ACTION ITEM
Copy the data. Keep every character as given.

(THE INPUT Opens)

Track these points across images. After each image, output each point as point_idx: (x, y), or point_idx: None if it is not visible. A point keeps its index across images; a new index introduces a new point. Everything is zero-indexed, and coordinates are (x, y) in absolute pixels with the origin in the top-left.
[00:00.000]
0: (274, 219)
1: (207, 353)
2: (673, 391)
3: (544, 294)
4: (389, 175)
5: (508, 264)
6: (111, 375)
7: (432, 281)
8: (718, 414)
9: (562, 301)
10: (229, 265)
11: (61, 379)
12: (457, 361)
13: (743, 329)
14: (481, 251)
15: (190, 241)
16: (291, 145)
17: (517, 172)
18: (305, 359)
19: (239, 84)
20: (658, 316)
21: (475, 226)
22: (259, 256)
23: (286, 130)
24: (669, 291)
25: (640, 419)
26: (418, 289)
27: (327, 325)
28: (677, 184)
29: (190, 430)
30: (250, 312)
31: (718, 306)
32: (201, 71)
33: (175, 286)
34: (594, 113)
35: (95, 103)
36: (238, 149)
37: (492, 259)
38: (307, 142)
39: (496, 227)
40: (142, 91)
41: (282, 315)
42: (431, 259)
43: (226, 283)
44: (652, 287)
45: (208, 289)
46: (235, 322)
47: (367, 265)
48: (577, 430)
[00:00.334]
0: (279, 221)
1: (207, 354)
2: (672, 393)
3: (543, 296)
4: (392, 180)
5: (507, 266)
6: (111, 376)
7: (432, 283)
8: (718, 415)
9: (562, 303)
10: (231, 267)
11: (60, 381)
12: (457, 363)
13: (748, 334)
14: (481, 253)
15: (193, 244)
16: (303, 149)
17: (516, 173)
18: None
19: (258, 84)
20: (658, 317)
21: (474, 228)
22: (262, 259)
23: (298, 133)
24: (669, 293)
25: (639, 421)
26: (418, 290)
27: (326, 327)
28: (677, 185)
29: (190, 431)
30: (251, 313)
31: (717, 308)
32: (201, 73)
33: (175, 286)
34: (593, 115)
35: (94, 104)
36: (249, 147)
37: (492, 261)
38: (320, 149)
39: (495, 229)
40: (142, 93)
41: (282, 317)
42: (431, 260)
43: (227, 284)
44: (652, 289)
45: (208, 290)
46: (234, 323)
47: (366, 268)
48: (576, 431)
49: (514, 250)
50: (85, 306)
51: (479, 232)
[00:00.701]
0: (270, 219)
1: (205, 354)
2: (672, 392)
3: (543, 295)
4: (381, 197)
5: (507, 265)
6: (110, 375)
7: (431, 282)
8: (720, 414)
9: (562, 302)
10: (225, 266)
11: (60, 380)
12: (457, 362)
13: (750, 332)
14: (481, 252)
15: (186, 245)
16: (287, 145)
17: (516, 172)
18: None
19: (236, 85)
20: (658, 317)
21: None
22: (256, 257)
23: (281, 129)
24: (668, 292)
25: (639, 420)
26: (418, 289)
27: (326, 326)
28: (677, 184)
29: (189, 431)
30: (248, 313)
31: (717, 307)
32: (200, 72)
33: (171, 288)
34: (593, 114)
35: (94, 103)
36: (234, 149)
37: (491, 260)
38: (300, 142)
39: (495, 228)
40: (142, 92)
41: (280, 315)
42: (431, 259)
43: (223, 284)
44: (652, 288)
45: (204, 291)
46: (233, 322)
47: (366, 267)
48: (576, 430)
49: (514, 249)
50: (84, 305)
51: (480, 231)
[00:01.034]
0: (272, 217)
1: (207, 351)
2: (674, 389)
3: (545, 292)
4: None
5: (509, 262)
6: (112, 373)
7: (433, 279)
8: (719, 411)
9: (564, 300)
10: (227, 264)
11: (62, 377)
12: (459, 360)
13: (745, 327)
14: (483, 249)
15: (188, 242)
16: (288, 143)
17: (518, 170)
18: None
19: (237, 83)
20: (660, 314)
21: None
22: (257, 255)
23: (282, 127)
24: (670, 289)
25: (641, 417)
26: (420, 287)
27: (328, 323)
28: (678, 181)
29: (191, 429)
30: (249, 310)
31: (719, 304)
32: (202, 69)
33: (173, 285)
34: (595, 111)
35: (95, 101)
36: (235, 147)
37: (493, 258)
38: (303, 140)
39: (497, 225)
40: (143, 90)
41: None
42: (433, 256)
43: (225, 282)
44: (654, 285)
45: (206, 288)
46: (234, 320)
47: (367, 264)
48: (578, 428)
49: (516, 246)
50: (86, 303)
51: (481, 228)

(THE INPUT Closes)

ANSWER FOR THE TASK
Track these points across images. After each image, output each point as point_idx: (x, y), or point_idx: None if it is not visible. A point keeps its index across images; a new index introduces a new point. Everything is zero-indexed, and coordinates are (x, y) in absolute pixels with the origin in the top-left.
[00:00.000]
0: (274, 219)
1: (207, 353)
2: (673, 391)
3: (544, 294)
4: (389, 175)
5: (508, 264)
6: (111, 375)
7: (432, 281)
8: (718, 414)
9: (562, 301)
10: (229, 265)
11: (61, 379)
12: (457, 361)
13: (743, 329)
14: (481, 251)
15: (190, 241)
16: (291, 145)
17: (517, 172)
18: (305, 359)
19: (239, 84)
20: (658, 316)
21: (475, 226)
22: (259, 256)
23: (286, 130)
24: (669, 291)
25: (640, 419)
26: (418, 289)
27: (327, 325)
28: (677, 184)
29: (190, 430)
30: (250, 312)
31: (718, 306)
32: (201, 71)
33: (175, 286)
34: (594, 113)
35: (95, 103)
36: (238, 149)
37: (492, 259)
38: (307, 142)
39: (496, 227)
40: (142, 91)
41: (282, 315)
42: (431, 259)
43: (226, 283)
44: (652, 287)
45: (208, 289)
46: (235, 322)
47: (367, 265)
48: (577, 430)
[00:00.334]
0: (279, 221)
1: (207, 354)
2: (672, 393)
3: (543, 296)
4: (392, 180)
5: (507, 266)
6: (111, 376)
7: (432, 283)
8: (718, 415)
9: (562, 303)
10: (231, 267)
11: (60, 381)
12: (457, 363)
13: (748, 334)
14: (481, 253)
15: (193, 244)
16: (303, 149)
17: (516, 173)
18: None
19: (258, 84)
20: (658, 317)
21: (474, 228)
22: (262, 259)
23: (298, 133)
24: (669, 293)
25: (639, 421)
26: (418, 290)
27: (326, 327)
28: (677, 185)
29: (190, 431)
30: (251, 313)
31: (717, 308)
32: (201, 73)
33: (175, 286)
34: (593, 115)
35: (94, 104)
36: (249, 147)
37: (492, 261)
38: (320, 149)
39: (495, 229)
40: (142, 93)
41: (282, 317)
42: (431, 260)
43: (227, 284)
44: (652, 289)
45: (208, 290)
46: (234, 323)
47: (366, 268)
48: (576, 431)
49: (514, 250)
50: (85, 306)
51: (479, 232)
[00:00.701]
0: (270, 219)
1: (205, 354)
2: (672, 392)
3: (543, 295)
4: (381, 197)
5: (507, 265)
6: (110, 375)
7: (431, 282)
8: (720, 414)
9: (562, 302)
10: (225, 266)
11: (60, 380)
12: (457, 362)
13: (750, 332)
14: (481, 252)
15: (186, 245)
16: (287, 145)
17: (516, 172)
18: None
19: (236, 85)
20: (658, 317)
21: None
22: (256, 257)
23: (281, 129)
24: (668, 292)
25: (639, 420)
26: (418, 289)
27: (326, 326)
28: (677, 184)
29: (189, 431)
30: (248, 313)
31: (717, 307)
32: (200, 72)
33: (171, 288)
34: (593, 114)
35: (94, 103)
36: (234, 149)
37: (491, 260)
38: (300, 142)
39: (495, 228)
40: (142, 92)
41: (280, 315)
42: (431, 259)
43: (223, 284)
44: (652, 288)
45: (204, 291)
46: (233, 322)
47: (366, 267)
48: (576, 430)
49: (514, 249)
50: (84, 305)
51: (480, 231)
[00:01.034]
0: (272, 217)
1: (207, 351)
2: (674, 389)
3: (545, 292)
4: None
5: (509, 262)
6: (112, 373)
7: (433, 279)
8: (719, 411)
9: (564, 300)
10: (227, 264)
11: (62, 377)
12: (459, 360)
13: (745, 327)
14: (483, 249)
15: (188, 242)
16: (288, 143)
17: (518, 170)
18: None
19: (237, 83)
20: (660, 314)
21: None
22: (257, 255)
23: (282, 127)
24: (670, 289)
25: (641, 417)
26: (420, 287)
27: (328, 323)
28: (678, 181)
29: (191, 429)
30: (249, 310)
31: (719, 304)
32: (202, 69)
33: (173, 285)
34: (595, 111)
35: (95, 101)
36: (235, 147)
37: (493, 258)
38: (303, 140)
39: (497, 225)
40: (143, 90)
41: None
42: (433, 256)
43: (225, 282)
44: (654, 285)
45: (206, 288)
46: (234, 320)
47: (367, 264)
48: (578, 428)
49: (516, 246)
50: (86, 303)
51: (481, 228)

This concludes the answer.